Thanks to the Banking Law Prof Blog for pointing to this press release from the FDIC about a sub-prime lender in the US getting a “cease and desist” consent order from the FDIC. In Australia these would be termed an “EU” – an enforceable undertaking.
If I can use this example to illustrate how the three Basel II pillar would actually work in practice I think it would be a useful exercise.
The FDIC found that
…the bank was operating without effective risk management policies and procedures in place in relation to its subprime mortgage and commercial real estate lending operations. The FDIC determined, among other things, that the bank had been operating without adequate subprime mortgage loan underwriting criteria, and that it was marketing and extending subprime mortgage loans in a way that substantially increased the likelihood of borrower default or other loss to the bank.
Under Basel II, assuming an Advanced approach had been taken, action should have been occurring long before this and under all three pillars. The difference with a Standardized approach would be that in pillar one both the credit and operational risk would lack the capital penalty, but the operational risk area should still act in much the same way and the stress testing under pillar two would be simplified.
In order then:
The extension of loans backed by residential real estate under Basel I (the old accord) and under the Standardized Approach to Basel II attracts a uniform amount of capital, regardless of the risk – prime, or sub-prime it makes no difference.

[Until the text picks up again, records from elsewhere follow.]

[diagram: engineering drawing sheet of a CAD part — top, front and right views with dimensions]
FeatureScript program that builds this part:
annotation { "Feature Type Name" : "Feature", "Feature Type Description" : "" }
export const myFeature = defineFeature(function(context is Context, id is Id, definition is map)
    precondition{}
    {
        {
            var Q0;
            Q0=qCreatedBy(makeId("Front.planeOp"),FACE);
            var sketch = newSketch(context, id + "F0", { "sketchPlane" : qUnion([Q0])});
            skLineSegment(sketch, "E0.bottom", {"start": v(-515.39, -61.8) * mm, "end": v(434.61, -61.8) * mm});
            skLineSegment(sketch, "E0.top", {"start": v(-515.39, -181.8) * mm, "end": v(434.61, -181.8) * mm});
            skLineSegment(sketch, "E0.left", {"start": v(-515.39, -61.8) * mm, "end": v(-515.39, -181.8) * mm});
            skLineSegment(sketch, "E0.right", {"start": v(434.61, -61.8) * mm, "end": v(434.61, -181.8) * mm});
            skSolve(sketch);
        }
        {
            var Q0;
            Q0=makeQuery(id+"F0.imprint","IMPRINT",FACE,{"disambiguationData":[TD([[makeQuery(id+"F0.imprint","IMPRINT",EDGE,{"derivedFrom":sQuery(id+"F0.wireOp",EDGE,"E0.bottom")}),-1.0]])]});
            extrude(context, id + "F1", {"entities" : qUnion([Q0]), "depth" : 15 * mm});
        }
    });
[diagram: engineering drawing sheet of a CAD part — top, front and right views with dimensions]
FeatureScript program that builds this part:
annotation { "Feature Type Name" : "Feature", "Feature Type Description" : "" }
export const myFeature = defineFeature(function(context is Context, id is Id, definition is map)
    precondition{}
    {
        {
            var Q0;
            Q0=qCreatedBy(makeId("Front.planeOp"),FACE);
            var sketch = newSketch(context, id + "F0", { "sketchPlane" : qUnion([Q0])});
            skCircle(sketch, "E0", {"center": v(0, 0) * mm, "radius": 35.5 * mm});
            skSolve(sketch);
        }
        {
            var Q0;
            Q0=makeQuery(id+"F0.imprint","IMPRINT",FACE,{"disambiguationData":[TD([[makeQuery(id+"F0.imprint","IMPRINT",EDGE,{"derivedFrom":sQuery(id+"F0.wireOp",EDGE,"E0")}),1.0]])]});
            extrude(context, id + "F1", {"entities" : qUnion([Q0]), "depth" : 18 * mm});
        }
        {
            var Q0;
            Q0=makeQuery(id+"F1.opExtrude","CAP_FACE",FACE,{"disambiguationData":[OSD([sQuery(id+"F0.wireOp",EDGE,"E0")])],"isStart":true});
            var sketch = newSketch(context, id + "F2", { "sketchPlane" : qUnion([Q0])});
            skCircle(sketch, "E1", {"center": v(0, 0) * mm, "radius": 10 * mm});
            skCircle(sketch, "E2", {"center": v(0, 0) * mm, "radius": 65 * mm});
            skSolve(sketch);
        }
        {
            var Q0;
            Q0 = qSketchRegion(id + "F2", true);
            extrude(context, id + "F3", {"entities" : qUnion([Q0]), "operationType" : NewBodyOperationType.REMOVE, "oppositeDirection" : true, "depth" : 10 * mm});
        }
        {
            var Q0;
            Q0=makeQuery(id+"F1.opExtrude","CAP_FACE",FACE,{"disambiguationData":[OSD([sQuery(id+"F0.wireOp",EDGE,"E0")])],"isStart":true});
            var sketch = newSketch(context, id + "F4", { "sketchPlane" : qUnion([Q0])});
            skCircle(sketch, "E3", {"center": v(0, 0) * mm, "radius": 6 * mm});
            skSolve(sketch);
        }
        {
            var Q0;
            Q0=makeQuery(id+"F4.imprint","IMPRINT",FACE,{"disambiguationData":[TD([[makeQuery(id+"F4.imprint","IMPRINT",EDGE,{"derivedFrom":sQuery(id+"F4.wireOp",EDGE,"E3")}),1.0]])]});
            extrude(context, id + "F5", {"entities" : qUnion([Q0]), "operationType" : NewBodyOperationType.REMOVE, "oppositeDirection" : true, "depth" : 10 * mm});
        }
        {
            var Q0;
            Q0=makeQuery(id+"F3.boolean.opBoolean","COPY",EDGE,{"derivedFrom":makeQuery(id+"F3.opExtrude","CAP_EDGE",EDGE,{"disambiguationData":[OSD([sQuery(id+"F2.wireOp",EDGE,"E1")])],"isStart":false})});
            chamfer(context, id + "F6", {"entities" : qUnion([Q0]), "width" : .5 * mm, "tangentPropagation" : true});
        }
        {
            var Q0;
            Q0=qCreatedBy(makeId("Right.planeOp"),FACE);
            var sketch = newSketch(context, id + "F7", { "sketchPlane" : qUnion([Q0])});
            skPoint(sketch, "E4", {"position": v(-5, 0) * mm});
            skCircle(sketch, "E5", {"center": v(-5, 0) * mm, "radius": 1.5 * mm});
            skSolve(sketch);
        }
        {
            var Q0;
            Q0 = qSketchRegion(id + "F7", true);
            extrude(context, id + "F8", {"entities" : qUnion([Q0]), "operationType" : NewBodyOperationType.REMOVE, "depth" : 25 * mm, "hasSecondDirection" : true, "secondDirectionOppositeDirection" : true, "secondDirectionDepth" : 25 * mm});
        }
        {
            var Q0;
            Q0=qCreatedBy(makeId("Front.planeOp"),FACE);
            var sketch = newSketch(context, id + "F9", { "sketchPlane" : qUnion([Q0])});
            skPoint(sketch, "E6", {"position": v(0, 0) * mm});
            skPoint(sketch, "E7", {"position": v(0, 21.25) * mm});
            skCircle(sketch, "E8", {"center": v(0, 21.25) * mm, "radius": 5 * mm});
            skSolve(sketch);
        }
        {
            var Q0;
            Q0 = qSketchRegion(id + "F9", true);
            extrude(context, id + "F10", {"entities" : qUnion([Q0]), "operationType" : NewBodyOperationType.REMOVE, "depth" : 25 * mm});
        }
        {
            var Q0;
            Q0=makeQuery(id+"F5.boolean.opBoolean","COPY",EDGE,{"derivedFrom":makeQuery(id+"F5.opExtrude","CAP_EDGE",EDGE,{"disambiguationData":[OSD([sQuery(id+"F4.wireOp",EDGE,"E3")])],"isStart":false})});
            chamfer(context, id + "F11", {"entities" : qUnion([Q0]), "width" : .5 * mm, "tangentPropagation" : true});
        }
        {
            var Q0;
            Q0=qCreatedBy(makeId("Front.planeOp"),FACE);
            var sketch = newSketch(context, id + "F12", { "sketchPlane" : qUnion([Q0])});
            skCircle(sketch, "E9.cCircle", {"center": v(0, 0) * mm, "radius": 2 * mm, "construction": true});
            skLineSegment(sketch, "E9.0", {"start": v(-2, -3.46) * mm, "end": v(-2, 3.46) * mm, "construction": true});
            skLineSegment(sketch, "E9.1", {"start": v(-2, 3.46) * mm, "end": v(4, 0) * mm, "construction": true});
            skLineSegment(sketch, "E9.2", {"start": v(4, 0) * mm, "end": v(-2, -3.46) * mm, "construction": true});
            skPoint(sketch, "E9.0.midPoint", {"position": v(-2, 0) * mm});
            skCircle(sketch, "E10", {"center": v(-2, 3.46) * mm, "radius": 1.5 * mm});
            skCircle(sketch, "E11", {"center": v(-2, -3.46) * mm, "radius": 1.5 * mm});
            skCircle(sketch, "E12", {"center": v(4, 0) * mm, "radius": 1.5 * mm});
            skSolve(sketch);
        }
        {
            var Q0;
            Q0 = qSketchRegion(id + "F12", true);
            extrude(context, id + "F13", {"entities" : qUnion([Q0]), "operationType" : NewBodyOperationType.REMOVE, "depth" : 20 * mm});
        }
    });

Under the IRB credit risk section of pillar one of Basel II, however, each loan will be categorised into risk grades and appropriate amounts of capital held against each category based on the bank’s internal risk assessment. So, a bank with large amounts of sub-prime lending will need more capital than one without that portfolio structure.
Importantly, this does not mean that banks will not be able to lend sub-prime – just that they will need to hold appropriate amounts of capital to reflect the risk – and, hopefully, price them appropriately.
In the operational risk area, though, things get even more interesting. A strong operational risk management structure would have looked at the risks being run within the lending operations of the bank and started to increase the capital required by that side of the business. The difference between this and internal audit is that internal audit would report to the board on the risks and probably not hit many or any KPIs. The operational risk area would pick up on the work of internal audit and then require more capital from the lending area – increasing their costs and acting as a powerful incentive to fix the problems.
This is where stress testing and, in extremis, the regulator, comes in. Under pillar one, only a one year PD is required*. Without stress testing the capital figure would only relate to the amount expected to be lost in the next 12 months – meaning that Fremont, given the current relatively benign conditions, probably would not be needing much extra capital due to their sub-prime portfolio.
Under pillar two, though, using stress tests they need to show that the capital they have is appropriate for the longer term – something they may have struggled to do. Again, this means that, for an institution like Fremont, more capital would be needed – providing strong incentives to moderate behaviour, or at least make it pay appropriately.
If all of the internal mechanisms within the bank have failed (and those under pillar three, below) the regulator can then step in and, under pillar two, take action – and the scope for action is virtually unlimited. It can be as simple as requiring modified stress tests, a model review to confirm internal modelling or through to a measure as harsh (and blunt) as the sorts of action the FDIC just took.
This is the oft neglected pillar of Basel II – but it is important. It is designed to try to ensure that the providers of funds to the institution (this includes the shareholders, depositors, other banks and the wholesalers) can do a proper assessment of the risks of their supplying funds. Clear and open reports on the way the bank is lending, and the performance of those assets, should ensure that funding follows profitable activity, imposing price sanctions on poor lending much faster than a regulator even will.
* – I know that there are mechanisms regarding the LGDs and EADs. This whole area of TTC vs. PIT LGDs and EADs is, in itself, a very long discussion that I will not go into in this post. I will simplify here.